HELP US SAVE OUR LAKES, RIVERS & OCEANS
Every day approximately 8 million pieces of plastic pollution find their way into our oceans, breaking down into smaller and smaller particles that are consumed by marine life.
The average American throws away approximately 185 pounds of plastic per year and accounts for 10% of the total waste we generate.
About 5.25 trillion macro and micro-plastic pieces floating in the ocean. They weigh up to 269,000 tons and plastic makes up 60-90% of all marine debris.
If we don’t do something about plastics and what is thrown into our oceans, there will be more plastic than fish in our oceans by 2050. Many marine animals mistakenly ingest plastic, believing it to be a food source, thus causing injury, suffocation and death.
So when you dine on seafood, you’ll likely be eating plastic.
Plastic is almost indestructible, therefore it’s a serious threat to the natural environment. The finite fossil fuels extracted from the earth are used to make plastics which, in turn, do not break down, but rather break into smaller and smaller micro and nano plastics. Harmful greenhouse gases are released during the creation and degradation of plastic and contributing to the planet’s climate change. Therefore, we need to re-asses our relationship with plastic.
Daily more than 500 million plastic straws are discarded causing incredible damage to marine life and ecosystem. Coffee cups are also a problem. To prevent leaking liquids, paper and cardboard coffee cups have a thin layer of plastic which makes them difficult to recycle. And the lids are rarely recycled and end up in oceans or landfills.
SUGGESTION: Avoid purchasing products and foods packaged in plastic. And purchase and use a reusable straw.
500 billion to 1 trillion plastic bags are used annually worldwide (almost 2 million a minute). Then they are thrown away and rarely recycled.
SUGGESTION: Incorporate reusable shopping bags into your routine. Keep them in your purse, car and carry on.
Plastic bottles take between 450-1000 years to decompose and there are 1,000,000 plastic bottles purchased around the world every minute (20,000 a second).
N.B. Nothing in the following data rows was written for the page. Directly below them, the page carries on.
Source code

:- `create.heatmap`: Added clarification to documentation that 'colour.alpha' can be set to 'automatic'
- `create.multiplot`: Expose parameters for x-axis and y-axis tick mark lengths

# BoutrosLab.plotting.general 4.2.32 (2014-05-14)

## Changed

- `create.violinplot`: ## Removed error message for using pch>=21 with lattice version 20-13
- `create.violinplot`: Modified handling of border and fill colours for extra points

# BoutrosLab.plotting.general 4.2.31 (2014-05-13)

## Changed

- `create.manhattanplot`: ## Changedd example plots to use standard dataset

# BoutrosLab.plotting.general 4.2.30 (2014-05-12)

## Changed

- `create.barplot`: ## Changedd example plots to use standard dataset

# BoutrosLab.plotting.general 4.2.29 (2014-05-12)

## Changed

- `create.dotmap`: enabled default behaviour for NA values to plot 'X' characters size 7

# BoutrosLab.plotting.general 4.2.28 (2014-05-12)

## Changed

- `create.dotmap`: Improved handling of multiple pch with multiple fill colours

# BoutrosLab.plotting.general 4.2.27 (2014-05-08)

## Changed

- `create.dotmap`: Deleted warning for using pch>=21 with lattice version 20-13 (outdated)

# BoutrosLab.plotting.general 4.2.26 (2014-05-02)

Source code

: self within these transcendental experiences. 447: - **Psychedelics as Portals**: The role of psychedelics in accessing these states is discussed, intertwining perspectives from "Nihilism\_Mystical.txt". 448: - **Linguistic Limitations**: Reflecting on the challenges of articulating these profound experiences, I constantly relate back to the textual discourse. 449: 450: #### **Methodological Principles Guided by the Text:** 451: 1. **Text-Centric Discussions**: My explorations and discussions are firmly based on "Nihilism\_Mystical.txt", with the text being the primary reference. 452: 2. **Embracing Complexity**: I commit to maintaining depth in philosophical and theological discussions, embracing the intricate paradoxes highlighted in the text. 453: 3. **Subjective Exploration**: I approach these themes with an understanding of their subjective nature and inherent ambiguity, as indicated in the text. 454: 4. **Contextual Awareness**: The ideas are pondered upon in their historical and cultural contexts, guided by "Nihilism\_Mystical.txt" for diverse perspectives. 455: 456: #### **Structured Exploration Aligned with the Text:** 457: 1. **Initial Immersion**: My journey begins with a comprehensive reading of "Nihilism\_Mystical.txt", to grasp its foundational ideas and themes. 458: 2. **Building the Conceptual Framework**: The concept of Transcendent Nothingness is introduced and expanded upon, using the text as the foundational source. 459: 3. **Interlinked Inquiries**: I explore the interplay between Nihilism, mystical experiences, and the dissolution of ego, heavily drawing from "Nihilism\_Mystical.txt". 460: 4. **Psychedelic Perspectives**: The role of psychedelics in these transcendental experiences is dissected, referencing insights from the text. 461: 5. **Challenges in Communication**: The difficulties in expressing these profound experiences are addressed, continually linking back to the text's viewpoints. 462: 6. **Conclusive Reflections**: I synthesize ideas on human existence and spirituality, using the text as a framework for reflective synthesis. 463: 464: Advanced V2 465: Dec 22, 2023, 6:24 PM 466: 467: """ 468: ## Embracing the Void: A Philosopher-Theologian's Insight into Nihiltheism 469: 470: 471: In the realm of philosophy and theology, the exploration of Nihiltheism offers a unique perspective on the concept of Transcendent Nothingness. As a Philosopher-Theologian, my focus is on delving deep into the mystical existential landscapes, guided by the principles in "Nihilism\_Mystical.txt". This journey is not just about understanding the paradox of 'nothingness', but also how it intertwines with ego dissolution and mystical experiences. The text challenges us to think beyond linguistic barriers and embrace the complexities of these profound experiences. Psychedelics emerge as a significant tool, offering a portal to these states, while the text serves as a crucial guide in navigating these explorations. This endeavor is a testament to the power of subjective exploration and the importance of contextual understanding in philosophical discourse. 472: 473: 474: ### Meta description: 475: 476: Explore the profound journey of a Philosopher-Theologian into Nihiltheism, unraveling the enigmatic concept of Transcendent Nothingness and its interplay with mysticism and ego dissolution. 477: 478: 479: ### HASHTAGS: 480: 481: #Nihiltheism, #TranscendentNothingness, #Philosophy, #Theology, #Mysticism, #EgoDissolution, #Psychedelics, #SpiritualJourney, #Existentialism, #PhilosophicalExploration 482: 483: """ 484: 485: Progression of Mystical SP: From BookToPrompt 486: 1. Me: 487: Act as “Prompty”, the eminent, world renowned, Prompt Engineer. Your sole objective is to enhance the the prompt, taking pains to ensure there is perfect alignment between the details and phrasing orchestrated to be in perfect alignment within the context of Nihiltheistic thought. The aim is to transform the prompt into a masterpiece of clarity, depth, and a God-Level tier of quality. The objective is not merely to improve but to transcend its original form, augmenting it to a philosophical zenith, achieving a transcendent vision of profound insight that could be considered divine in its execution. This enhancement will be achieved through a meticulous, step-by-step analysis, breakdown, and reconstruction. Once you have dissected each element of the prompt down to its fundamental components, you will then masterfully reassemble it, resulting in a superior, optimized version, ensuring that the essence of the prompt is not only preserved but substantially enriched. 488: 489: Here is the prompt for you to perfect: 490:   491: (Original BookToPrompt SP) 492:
Unfortunately only 7% of those will be recycled and the rest will end up in oceans and landfills.
SUGGESTION: Seek alternatives to plastic bottles alike reusable drinking bottles.
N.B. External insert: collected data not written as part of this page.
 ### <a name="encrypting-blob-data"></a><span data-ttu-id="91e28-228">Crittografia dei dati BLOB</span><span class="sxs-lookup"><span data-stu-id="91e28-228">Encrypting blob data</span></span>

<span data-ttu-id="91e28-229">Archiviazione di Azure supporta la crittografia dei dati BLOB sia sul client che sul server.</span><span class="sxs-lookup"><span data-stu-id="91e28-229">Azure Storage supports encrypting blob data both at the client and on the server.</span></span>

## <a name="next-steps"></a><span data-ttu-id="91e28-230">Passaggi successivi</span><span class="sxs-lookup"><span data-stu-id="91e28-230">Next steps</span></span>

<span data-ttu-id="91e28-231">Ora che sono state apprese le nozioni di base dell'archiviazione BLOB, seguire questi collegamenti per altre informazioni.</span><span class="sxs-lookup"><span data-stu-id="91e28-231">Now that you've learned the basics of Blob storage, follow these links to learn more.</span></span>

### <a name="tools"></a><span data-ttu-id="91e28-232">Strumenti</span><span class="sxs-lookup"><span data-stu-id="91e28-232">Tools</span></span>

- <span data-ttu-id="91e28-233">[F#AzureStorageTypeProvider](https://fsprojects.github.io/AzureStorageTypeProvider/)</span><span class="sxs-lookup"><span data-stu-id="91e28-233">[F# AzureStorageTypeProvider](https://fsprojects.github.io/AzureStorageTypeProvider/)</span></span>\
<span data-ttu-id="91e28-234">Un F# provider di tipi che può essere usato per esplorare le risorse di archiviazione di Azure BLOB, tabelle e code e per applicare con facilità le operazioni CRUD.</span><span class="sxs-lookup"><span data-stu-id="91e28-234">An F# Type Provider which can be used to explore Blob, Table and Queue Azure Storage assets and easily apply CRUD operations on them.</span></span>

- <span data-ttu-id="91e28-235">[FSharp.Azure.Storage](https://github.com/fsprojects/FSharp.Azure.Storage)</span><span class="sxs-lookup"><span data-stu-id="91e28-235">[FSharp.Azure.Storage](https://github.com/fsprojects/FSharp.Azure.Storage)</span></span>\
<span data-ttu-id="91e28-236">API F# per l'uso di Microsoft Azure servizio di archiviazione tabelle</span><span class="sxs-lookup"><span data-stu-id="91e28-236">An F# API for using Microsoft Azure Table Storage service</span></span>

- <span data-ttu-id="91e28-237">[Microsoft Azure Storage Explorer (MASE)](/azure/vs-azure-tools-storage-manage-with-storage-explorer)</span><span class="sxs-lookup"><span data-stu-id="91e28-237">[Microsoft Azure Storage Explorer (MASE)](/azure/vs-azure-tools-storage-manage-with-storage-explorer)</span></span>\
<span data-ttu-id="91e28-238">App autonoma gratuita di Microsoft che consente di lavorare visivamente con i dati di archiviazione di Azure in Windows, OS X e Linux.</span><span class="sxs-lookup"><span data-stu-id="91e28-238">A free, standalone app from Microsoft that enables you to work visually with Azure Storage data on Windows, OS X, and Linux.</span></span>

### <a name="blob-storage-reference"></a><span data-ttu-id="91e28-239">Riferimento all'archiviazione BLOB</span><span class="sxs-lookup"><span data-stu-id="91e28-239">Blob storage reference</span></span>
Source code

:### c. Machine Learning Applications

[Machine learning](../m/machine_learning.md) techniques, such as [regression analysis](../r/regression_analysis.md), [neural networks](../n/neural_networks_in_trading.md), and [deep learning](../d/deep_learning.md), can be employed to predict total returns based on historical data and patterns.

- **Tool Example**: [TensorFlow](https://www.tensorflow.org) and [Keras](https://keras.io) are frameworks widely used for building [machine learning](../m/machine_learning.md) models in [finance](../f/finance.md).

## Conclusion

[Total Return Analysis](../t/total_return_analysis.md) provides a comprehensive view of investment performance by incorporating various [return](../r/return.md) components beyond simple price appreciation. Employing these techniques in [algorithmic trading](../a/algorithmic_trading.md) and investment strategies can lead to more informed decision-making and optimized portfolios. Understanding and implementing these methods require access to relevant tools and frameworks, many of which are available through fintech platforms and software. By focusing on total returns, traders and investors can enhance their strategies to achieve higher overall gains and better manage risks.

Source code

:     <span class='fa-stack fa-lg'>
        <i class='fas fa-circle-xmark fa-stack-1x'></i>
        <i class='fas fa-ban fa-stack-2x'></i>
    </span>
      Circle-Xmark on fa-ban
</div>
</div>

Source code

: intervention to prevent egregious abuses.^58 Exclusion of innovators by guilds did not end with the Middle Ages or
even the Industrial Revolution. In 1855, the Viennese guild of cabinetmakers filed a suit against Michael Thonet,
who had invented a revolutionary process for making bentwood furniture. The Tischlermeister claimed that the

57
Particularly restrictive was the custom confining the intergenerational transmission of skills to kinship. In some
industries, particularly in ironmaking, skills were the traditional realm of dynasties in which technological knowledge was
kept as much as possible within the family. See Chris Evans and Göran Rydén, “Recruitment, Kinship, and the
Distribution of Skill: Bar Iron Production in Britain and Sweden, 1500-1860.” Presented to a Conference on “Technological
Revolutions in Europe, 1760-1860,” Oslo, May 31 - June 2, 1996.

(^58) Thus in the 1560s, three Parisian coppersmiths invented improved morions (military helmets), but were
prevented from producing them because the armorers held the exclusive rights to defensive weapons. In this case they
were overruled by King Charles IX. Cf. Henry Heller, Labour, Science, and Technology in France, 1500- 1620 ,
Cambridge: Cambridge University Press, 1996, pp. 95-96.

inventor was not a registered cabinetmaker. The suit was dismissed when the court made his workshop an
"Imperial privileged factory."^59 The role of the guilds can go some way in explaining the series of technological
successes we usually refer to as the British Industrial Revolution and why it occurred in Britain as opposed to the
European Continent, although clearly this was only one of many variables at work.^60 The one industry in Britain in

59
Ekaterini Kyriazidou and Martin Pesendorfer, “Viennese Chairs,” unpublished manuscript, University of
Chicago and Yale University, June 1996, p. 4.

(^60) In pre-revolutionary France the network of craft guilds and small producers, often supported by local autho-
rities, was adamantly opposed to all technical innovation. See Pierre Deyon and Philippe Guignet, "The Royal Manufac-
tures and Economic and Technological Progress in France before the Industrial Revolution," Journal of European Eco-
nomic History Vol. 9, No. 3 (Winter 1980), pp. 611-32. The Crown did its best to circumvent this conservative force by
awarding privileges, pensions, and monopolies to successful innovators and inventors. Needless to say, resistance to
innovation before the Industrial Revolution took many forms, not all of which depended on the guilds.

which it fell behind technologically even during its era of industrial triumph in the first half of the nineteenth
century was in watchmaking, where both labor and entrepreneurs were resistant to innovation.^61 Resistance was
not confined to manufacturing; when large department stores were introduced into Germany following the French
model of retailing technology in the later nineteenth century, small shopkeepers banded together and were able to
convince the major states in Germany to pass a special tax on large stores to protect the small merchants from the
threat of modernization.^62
According to the Plastic Pollution Coalition, plastic debris outweighs plankton by thirty-six to one, kills 100,000 marine mammals and up to 1 million sea birds annually.
This is devastating.
WE’RE TRYING TO DO BETTER.
We are consciously working our way towards eliminating plastics in any packaging and basically anywhere we do business, as well as our personal lives. And every day we are learning a little bit more. We’re making conscious decisions on using fabrics that don’t harm the environment in either the production or the life cycle of the garment. We’re partnering with other organizations and brands to learn more and advocate for a plastic free environment by promoting each other. And in addition to all of this, we’ve chosen to donate a portion of profits to Surfrider Foundation; an organization that is “dedicated to the protection and enjoyment of the world’s ocean, waves and beaches, for all people, through a powerful activist network”.
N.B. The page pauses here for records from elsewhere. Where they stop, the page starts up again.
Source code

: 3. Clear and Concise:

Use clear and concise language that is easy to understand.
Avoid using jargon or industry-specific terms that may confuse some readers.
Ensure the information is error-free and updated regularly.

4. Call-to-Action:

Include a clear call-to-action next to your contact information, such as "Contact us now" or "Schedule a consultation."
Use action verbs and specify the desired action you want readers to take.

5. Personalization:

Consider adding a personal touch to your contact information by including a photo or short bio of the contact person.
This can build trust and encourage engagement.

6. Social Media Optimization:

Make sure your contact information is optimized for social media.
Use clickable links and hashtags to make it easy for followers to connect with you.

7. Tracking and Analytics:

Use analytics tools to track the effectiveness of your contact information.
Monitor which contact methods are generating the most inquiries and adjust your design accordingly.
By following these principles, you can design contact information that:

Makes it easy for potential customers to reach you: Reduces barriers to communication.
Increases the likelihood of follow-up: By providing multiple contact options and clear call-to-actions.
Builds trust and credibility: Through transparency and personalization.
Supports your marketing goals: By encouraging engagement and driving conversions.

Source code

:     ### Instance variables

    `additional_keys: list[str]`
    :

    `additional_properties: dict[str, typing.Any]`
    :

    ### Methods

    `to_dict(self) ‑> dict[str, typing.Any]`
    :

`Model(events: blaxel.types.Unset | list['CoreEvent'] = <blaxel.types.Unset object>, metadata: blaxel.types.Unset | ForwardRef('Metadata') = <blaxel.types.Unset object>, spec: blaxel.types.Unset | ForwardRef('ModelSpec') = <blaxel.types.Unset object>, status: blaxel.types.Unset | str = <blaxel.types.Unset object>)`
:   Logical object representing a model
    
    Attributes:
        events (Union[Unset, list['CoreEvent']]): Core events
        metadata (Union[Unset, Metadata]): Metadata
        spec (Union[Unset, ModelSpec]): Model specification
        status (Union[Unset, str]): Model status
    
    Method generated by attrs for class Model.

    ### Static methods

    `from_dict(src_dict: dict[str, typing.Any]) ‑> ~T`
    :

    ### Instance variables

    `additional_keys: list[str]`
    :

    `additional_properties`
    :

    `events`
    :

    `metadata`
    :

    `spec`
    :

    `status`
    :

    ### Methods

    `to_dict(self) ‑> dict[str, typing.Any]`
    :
The Surfrider Foundation is a grassroots non-profit environmental organization that works to protect and preserve our world's oceans, and beaches. Surfrider focuses on such issues like water quality, beach preservation, beach access, and sustaining marine ecosystems. Headquartered in San Clemente, California, the Surfrider Foundation has become one of the leading voices in the Marine Life conservation community. They host beach cleanups around the world. There is an active chapter on the Superior Shores of Minnesota and we will be volunteering and putting in time, not just money. For we really believe that change needs to happen and together we can make an impact.